| Problem statement |
Each line that includes "read" must be copied from the records.

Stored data
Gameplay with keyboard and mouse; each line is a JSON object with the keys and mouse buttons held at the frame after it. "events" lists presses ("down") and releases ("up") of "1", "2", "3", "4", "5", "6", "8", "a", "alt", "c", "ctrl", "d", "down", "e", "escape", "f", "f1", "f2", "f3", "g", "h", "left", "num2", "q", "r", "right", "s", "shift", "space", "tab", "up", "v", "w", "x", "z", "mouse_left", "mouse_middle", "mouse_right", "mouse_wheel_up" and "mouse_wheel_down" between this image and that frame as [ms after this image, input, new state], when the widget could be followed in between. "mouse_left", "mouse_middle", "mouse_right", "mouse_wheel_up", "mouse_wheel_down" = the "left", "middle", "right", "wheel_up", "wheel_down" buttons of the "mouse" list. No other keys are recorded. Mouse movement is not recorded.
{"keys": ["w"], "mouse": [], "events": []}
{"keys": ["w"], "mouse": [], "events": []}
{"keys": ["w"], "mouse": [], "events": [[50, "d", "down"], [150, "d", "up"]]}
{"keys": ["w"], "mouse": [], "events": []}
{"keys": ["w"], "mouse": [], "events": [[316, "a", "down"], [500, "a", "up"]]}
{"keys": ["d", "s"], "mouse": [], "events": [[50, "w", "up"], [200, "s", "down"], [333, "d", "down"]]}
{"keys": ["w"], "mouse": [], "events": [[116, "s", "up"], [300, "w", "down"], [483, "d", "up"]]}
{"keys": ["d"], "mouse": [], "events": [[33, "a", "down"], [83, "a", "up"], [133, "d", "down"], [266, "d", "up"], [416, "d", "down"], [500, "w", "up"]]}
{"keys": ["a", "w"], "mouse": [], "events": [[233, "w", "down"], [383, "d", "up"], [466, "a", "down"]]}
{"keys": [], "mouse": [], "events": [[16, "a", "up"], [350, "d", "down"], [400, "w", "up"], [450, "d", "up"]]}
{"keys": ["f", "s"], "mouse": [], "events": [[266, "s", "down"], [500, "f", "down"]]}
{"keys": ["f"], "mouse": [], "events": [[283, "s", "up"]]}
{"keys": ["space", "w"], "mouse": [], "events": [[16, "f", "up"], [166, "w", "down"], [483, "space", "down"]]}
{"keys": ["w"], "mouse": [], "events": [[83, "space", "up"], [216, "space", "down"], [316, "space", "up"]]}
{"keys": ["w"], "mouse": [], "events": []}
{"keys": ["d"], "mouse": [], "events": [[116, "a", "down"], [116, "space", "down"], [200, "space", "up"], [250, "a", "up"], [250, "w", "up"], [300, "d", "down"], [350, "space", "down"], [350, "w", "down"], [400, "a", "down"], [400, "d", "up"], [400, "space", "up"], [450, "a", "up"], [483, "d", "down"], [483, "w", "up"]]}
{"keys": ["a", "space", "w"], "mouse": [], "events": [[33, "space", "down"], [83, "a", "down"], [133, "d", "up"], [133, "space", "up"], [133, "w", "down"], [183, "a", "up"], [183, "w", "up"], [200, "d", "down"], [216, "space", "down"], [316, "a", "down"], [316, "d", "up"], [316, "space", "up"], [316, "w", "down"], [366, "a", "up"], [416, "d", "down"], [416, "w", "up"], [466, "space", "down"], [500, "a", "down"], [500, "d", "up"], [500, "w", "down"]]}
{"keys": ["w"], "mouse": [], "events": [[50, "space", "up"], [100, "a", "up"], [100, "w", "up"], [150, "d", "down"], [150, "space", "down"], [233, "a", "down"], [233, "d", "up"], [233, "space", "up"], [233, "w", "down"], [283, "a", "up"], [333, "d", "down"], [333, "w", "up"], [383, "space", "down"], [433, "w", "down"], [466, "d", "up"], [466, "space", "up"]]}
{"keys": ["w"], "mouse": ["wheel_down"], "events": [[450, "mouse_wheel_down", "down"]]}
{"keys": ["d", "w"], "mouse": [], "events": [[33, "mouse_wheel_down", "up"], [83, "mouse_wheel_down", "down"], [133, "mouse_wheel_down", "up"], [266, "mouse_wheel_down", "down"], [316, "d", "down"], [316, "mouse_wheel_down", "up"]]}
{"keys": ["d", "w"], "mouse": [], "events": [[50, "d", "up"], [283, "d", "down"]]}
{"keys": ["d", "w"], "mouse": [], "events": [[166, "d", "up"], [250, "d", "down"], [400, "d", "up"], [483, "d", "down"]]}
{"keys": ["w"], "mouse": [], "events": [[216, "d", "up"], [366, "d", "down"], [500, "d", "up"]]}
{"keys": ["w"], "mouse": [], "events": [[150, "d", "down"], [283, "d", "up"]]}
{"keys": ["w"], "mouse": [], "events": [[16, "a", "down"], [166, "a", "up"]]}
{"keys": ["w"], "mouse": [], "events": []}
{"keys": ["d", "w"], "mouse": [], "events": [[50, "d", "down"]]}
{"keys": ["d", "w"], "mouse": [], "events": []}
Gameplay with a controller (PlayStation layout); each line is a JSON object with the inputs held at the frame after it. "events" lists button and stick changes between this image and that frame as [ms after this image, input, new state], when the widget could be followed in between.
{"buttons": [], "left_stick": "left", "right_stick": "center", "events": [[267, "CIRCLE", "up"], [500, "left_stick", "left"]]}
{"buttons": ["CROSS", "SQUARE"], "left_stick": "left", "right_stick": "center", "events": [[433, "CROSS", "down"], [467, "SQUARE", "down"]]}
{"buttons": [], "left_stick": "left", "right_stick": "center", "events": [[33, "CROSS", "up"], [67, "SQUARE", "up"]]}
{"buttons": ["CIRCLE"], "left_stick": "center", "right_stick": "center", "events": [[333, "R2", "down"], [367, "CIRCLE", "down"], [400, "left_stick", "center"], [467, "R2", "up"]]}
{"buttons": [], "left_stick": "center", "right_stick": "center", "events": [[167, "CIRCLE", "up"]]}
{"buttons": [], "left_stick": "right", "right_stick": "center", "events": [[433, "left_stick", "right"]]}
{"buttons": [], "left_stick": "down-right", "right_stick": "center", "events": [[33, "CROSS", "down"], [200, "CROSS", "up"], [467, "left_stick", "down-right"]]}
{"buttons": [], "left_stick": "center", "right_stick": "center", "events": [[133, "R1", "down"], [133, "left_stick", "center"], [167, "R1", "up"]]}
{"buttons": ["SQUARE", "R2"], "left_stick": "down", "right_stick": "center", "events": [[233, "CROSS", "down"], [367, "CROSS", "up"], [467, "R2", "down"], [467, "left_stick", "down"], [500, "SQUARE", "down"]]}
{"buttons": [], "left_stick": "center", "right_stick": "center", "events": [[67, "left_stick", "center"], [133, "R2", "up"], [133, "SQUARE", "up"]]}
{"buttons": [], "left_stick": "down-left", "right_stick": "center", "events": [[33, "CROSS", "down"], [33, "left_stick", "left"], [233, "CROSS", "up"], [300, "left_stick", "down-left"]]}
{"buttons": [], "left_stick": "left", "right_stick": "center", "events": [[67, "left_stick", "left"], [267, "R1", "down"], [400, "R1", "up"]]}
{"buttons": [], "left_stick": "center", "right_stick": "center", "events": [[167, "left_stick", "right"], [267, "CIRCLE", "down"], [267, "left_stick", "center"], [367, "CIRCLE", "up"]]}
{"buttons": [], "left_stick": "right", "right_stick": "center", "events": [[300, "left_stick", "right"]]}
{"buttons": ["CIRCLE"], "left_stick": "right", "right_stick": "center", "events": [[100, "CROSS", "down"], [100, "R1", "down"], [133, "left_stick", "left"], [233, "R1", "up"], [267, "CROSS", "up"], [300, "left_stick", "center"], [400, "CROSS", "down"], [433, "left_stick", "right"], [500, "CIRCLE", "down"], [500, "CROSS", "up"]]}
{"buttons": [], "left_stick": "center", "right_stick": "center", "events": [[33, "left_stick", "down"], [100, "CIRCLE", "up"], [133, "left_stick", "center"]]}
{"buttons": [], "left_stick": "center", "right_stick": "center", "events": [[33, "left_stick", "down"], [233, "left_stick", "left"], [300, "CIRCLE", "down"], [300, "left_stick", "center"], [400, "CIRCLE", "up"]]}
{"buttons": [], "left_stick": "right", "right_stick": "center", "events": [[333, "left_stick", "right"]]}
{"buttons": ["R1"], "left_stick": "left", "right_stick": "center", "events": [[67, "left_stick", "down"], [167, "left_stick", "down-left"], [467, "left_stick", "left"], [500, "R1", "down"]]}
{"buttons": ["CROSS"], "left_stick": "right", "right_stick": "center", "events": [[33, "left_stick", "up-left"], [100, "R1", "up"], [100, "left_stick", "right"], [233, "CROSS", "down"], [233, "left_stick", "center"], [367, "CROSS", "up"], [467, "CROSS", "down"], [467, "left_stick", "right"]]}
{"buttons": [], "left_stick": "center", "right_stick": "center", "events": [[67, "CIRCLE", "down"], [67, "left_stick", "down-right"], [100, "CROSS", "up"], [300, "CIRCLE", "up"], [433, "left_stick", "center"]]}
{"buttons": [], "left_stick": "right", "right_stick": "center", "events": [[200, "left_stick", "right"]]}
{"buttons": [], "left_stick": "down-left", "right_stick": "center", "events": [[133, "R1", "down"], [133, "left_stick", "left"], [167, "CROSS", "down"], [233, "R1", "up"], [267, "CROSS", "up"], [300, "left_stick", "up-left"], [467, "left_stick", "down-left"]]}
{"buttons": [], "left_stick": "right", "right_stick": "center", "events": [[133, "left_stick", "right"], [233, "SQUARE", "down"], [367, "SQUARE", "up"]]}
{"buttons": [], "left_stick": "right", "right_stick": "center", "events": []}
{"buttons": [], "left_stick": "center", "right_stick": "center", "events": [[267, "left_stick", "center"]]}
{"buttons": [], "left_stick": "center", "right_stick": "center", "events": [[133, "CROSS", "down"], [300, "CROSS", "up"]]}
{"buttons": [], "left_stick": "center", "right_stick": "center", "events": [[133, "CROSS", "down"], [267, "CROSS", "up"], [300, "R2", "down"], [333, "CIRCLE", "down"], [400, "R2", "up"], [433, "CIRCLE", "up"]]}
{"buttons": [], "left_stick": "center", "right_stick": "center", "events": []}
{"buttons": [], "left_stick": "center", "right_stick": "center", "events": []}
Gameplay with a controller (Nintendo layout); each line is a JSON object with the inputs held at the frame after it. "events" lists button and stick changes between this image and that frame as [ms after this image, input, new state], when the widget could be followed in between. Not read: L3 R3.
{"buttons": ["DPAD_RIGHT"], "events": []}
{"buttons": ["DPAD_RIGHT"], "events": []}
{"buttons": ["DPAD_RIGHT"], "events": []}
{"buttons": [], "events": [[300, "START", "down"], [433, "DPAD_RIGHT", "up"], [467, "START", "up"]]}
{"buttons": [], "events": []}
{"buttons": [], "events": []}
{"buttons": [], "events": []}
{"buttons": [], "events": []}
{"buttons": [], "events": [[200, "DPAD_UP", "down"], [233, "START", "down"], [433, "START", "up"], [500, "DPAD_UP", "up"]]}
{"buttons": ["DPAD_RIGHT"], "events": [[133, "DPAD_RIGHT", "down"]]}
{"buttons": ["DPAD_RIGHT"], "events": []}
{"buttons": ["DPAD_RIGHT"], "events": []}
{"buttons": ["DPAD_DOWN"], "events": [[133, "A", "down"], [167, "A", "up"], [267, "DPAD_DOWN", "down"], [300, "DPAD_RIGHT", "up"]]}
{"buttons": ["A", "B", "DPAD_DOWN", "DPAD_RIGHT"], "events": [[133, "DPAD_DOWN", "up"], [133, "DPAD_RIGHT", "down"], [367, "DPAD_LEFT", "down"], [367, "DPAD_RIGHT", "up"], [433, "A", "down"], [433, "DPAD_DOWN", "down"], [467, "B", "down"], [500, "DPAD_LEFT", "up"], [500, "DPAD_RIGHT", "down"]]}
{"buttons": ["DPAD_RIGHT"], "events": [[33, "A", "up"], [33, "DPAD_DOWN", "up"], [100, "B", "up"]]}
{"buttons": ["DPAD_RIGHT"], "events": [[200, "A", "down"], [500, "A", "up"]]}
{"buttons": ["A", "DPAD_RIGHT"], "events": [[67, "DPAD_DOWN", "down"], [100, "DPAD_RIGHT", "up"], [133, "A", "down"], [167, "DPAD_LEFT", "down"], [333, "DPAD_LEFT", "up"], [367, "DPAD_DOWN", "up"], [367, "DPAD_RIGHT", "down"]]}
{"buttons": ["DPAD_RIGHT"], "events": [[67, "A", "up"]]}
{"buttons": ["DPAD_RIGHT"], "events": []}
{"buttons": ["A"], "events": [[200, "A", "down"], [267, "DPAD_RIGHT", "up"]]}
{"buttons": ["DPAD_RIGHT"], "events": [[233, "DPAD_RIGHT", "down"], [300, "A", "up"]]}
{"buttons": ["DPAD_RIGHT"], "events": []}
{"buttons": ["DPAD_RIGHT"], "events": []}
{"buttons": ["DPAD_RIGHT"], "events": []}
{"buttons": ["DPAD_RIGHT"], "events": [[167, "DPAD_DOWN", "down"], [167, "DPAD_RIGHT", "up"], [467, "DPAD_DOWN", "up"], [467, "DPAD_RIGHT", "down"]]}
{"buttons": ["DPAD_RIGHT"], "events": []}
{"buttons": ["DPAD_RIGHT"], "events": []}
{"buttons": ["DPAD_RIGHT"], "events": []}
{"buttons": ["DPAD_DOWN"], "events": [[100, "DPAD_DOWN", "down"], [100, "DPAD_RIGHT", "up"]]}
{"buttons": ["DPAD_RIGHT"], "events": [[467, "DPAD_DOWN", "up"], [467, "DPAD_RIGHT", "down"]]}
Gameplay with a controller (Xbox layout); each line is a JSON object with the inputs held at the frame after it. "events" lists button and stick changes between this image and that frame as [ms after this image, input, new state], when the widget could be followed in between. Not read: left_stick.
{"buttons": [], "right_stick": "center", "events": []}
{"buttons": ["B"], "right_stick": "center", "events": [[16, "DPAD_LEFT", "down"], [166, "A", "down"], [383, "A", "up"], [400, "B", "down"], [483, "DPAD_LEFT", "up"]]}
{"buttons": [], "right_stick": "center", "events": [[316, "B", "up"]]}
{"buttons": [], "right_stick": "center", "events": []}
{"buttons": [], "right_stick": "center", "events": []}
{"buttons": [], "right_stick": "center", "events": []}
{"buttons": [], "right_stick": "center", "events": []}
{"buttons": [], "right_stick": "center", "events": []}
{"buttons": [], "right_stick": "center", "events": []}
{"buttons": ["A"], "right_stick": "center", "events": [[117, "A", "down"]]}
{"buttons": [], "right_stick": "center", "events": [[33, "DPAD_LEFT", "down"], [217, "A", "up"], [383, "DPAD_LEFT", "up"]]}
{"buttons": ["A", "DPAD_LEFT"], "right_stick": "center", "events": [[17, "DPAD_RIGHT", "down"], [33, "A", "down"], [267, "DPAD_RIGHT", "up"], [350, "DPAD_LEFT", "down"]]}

| Response to this task |
Gameplay with a controller (Nintendo layout); each line is a JSON object with the inputs held at the frame after it. "events" lists button and stick changes between this image and that frame as [ms after this image, input, new state], when the widget could be followed in between. Not read: L3 R3.
Gameplay with a controller (Xbox layout); each line is a JSON object with the inputs held at the frame after it. "events" lists button and stick changes between this image and that frame as [ms after this image, input, new state], when the widget could be followed in between. Not read: left_stick.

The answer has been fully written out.